La lezione del caso Coldcard e il ruolo degli Etp nella custodia di bitcoin

Un'analisi di Bitwise esplora come l'episodio Coldcard evidenzi, da una parte i rischi operativi e le responsabilità nella custodia, dall’altra le specifiche caratteristiche e i vantaggi degli Etp sugli asset digitali per gli investitori

Dopo il recente attacco che ha interessato alcuni hardware wallet Coldcard e che, secondo le ricostruzioni più recenti, avrebbe determinato la sottrazione di oltre 100 milioni di dollari in bitcoin, il tema della custodia degli asset digitali torna al centro dell'attenzione.
Sull'episodio e sul delicato equilibrio tra controllo diretto degli asset, sicurezza operativa e soluzioni di custodia professionale interviene André Dragosch, Head of Research Europe di Bitwise, che commenta:"Il recente attacco che ha colpito alcuni hardware wallet Coldcard ricorda perché, in primo luogo, esistono soluzioni di custodia di livello istituzionale: la logica è la stessa che, storicamente, ha portato a proteggere l'oro nei caveau delle banche o presso le zecche di Stato.

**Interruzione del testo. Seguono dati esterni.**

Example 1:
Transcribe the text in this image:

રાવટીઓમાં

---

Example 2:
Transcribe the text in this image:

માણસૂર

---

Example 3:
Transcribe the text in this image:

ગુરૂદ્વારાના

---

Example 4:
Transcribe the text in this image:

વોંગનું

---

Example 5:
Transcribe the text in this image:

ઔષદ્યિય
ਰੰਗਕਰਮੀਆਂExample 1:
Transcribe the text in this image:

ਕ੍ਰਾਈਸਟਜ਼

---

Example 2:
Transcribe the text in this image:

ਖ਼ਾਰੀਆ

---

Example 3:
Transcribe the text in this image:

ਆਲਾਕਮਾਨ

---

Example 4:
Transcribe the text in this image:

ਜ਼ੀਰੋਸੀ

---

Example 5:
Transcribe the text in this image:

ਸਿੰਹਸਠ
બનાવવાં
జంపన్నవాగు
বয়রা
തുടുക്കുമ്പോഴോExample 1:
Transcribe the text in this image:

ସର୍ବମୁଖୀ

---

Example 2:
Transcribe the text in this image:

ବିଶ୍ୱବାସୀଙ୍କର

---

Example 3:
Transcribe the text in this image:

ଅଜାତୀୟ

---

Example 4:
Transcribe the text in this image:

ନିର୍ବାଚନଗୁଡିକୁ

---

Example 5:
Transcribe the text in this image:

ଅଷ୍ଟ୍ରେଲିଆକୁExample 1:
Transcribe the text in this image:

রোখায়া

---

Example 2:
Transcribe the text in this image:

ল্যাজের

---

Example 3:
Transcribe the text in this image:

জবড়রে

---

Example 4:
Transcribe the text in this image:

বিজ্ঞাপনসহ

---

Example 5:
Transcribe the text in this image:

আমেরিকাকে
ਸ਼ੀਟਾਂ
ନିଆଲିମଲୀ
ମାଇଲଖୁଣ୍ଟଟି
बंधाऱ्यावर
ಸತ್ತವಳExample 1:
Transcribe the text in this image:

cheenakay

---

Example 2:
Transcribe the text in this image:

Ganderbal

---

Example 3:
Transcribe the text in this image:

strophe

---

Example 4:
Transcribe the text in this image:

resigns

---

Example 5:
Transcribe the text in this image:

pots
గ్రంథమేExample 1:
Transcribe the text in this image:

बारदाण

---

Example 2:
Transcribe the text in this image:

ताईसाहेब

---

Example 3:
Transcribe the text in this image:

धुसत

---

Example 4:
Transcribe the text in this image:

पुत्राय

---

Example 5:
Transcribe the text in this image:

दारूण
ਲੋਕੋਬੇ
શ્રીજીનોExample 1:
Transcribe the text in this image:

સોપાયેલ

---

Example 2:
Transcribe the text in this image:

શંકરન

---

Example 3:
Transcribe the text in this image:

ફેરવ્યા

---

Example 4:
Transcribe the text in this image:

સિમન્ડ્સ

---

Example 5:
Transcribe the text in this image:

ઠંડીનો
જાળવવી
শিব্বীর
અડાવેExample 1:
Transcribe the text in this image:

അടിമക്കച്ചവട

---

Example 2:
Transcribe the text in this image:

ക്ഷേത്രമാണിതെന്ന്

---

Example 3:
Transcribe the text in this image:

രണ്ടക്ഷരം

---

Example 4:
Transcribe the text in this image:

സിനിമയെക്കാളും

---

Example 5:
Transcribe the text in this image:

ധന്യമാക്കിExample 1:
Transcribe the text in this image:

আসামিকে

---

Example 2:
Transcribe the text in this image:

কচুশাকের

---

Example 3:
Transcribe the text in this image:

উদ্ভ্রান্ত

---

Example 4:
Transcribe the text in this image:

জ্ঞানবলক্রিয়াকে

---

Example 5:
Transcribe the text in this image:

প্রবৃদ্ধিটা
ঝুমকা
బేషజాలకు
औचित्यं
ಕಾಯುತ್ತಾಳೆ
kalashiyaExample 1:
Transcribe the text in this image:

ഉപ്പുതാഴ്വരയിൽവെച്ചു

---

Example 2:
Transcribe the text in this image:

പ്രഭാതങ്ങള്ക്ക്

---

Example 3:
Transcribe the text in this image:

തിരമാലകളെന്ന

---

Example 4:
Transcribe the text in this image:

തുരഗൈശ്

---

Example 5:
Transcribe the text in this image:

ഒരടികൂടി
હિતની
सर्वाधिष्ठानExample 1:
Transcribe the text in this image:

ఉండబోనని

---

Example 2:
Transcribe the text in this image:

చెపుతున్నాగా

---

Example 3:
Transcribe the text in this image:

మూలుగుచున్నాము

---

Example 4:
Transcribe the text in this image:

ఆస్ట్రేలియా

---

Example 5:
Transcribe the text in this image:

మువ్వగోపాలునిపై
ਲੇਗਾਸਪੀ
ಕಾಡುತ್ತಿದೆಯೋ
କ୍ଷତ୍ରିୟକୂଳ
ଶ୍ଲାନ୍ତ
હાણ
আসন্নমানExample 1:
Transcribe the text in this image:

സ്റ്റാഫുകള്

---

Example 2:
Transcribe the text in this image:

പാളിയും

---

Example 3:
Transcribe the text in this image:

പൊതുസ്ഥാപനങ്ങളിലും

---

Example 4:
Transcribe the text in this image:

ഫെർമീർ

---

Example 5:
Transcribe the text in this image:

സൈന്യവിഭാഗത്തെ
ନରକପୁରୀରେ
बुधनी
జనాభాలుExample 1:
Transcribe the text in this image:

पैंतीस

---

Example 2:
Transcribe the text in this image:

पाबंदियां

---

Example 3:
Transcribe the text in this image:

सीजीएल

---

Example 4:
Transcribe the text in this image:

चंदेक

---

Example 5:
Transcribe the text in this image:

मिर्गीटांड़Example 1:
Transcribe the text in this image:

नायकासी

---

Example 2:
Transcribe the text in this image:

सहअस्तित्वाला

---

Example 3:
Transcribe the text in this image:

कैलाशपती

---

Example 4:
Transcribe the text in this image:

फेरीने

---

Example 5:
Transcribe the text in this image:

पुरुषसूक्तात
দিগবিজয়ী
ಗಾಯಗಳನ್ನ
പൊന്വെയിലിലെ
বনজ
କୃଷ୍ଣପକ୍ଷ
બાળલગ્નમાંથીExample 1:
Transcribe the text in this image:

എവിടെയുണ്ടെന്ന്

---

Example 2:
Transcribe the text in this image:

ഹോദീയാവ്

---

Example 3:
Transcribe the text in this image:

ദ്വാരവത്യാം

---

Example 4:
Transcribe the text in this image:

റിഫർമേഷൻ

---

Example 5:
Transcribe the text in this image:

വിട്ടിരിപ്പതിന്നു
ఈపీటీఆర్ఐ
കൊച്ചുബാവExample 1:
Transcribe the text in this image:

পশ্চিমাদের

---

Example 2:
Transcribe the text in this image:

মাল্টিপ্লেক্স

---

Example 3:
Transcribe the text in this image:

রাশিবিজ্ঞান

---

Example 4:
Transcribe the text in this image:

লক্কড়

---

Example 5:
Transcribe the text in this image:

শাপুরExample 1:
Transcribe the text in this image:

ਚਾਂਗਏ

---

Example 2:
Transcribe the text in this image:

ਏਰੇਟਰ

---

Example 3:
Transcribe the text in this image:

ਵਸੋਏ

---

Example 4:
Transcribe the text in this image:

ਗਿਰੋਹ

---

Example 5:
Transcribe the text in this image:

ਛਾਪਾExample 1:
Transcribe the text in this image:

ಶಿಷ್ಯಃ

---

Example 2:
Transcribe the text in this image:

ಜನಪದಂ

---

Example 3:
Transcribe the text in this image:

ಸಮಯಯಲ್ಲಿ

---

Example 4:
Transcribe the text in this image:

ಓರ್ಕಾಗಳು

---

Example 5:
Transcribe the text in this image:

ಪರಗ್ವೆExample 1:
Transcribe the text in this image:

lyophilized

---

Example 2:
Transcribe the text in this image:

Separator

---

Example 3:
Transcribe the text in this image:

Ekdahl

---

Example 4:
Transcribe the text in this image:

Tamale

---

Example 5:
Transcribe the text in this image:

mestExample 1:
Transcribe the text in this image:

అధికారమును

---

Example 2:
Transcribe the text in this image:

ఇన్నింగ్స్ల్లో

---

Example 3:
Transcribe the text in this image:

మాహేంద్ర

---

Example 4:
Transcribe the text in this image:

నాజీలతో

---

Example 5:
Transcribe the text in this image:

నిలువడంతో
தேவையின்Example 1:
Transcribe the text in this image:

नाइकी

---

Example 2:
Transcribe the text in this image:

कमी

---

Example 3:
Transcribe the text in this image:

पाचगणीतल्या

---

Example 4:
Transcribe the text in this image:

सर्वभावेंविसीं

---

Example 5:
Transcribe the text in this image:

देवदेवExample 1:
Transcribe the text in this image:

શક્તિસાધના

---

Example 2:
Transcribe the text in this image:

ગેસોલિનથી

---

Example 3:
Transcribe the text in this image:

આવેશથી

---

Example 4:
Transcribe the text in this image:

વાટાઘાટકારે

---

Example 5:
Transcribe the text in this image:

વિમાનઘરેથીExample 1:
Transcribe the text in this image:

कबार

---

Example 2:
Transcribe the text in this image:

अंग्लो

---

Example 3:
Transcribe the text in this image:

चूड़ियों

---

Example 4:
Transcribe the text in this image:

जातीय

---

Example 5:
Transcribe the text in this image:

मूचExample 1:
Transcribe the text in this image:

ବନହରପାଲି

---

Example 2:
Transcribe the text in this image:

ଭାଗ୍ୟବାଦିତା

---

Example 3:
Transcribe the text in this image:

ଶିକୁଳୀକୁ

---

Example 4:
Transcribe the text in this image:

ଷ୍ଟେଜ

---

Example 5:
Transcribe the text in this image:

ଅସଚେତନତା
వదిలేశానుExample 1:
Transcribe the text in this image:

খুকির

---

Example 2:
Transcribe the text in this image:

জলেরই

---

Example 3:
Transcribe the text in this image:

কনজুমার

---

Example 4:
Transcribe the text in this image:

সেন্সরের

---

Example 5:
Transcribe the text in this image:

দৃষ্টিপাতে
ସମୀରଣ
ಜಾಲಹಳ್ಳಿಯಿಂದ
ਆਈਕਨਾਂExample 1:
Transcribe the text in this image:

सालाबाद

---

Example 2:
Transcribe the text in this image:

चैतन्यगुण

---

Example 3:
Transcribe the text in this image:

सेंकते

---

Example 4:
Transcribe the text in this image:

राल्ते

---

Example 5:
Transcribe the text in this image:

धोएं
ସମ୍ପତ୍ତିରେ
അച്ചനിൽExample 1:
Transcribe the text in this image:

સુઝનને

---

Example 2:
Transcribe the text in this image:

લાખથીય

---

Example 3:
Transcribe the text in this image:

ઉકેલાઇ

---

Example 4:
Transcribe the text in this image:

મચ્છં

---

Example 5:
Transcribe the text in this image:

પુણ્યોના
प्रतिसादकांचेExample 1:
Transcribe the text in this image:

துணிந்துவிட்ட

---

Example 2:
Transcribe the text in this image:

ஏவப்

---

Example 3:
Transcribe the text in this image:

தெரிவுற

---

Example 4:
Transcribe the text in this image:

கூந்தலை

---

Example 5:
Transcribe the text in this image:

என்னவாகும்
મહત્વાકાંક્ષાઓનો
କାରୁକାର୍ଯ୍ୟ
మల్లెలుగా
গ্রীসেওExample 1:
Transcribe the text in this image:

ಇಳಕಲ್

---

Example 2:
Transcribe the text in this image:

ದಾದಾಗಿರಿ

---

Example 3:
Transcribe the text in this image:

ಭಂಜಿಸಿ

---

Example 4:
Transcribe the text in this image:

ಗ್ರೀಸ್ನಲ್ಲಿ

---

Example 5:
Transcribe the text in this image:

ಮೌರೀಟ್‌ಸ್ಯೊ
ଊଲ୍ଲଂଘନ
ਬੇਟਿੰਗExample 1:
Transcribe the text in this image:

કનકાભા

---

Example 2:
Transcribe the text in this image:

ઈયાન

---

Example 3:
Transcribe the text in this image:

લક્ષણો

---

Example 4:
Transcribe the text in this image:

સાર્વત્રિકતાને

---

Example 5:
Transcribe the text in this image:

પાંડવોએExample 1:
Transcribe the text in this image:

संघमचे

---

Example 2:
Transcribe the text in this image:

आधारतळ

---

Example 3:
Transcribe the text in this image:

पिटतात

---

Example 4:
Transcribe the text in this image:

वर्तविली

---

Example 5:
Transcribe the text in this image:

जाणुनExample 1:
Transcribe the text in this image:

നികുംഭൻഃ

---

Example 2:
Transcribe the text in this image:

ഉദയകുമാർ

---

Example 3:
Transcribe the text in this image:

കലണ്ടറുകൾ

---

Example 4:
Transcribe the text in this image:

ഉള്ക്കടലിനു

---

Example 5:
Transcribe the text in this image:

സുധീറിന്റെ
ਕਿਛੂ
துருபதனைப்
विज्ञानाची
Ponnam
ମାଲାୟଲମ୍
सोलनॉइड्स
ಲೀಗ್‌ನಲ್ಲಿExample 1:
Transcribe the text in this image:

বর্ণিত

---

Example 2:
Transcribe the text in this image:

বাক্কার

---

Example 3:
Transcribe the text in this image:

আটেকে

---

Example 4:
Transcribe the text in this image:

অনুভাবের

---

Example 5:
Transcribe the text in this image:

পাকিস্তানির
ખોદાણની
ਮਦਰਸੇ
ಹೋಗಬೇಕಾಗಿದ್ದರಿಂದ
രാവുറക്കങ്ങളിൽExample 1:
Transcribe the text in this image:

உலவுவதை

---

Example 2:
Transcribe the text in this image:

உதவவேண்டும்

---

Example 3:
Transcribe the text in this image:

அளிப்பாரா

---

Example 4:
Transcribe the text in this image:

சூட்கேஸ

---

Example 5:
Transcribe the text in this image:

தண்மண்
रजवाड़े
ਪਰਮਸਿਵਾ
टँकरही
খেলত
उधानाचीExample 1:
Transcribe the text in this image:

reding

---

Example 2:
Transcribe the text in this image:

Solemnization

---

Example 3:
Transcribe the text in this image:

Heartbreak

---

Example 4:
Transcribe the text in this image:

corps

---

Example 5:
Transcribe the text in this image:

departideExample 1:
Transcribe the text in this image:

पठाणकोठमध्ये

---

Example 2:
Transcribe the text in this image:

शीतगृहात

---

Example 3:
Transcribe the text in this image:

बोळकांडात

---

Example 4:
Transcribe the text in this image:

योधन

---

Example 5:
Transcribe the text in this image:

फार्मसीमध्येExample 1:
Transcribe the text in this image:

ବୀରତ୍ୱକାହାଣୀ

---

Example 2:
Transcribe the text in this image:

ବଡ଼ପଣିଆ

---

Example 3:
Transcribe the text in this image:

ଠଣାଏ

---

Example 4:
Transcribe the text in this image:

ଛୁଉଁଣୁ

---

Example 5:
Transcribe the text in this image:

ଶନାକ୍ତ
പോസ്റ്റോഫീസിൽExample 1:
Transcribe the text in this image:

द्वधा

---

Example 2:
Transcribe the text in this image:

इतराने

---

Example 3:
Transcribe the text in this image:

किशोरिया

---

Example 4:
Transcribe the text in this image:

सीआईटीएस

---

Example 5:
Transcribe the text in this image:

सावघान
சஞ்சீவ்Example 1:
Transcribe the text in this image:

L'autocustodia (self custody) offre ai singoli detentori il pieno controllo sui propri asset, ma tale controllo comporta anche la responsabilità esclusiva della gestione delle chiavi private, con conseguenze potenzialmente gravi in presenza di un singolo punto di vulnerabilità”.

Sia la self custody sia gli investimenti indiretti presentano vantaggi e svantaggi”, spiega Dragosch. “La self custody riduce il rischio di controparte, ma ne introduce altri, come il rischio di furto, perdita o danneggiamento. Per le istituzioni, inoltre, gestire internamente la custodia degli asset digitali può accrescere i rischi operativi: è necessario assumere personale specializzato, con un conseguente aumento dei costi e l'introduzione di ulteriori fattori di rischio, tra cui la dipendenza da figure chiave e la gestione degli obblighi normativi. Per questo motivo, molti investitori, sia privati sia istituzionali, preferiscono soluzioni di custodia dotate di ulteriori livelli di sicurezza e conformi agli standard più avanzati disponibili”.

“Gli Etp regolamentati su bitcoin e criptovalute ne sono un esempio: gli asset sono generalmente affidati a custodian professionali, protetti attraverso protocolli multisignature e sottoposti a una rendicontazione periodica e trasparente”, prosegue l’esperto di Bitwise. “Per molte istituzioni, gli Etp rappresentano inoltre una soluzione efficiente in termini di costi e facilmente integrabile nei sistemi di trading e reporting già esistenti. Non si tratta di escludere del tutto la custodia diretta degli asset, ma di riconoscere che investitori diversi hanno differenti propensioni al rischio ed esigenze operative e che un'infrastruttura di custodia quanto più possibile solida dal punto di vista tecnico rappresenta uno degli strumenti per rispondere a tali esigenze”.

Un ulteriore livello di tutela può derivare dal coinvolgimento di soggetti indipendenti nel processo di autorizzazione delle transazioni. Nel caso degli ETP Bitwise, ad esempio, qualsiasi movimentazione degli asset richiede anche l'approvazione di un amministratore indipendente, dotato di un diritto di veto giuridicamente vincolante. Una struttura di questo tipo mira a ridurre sia il rischio di errori operativi sia quello di condotte improprie”, conclude Dragosch.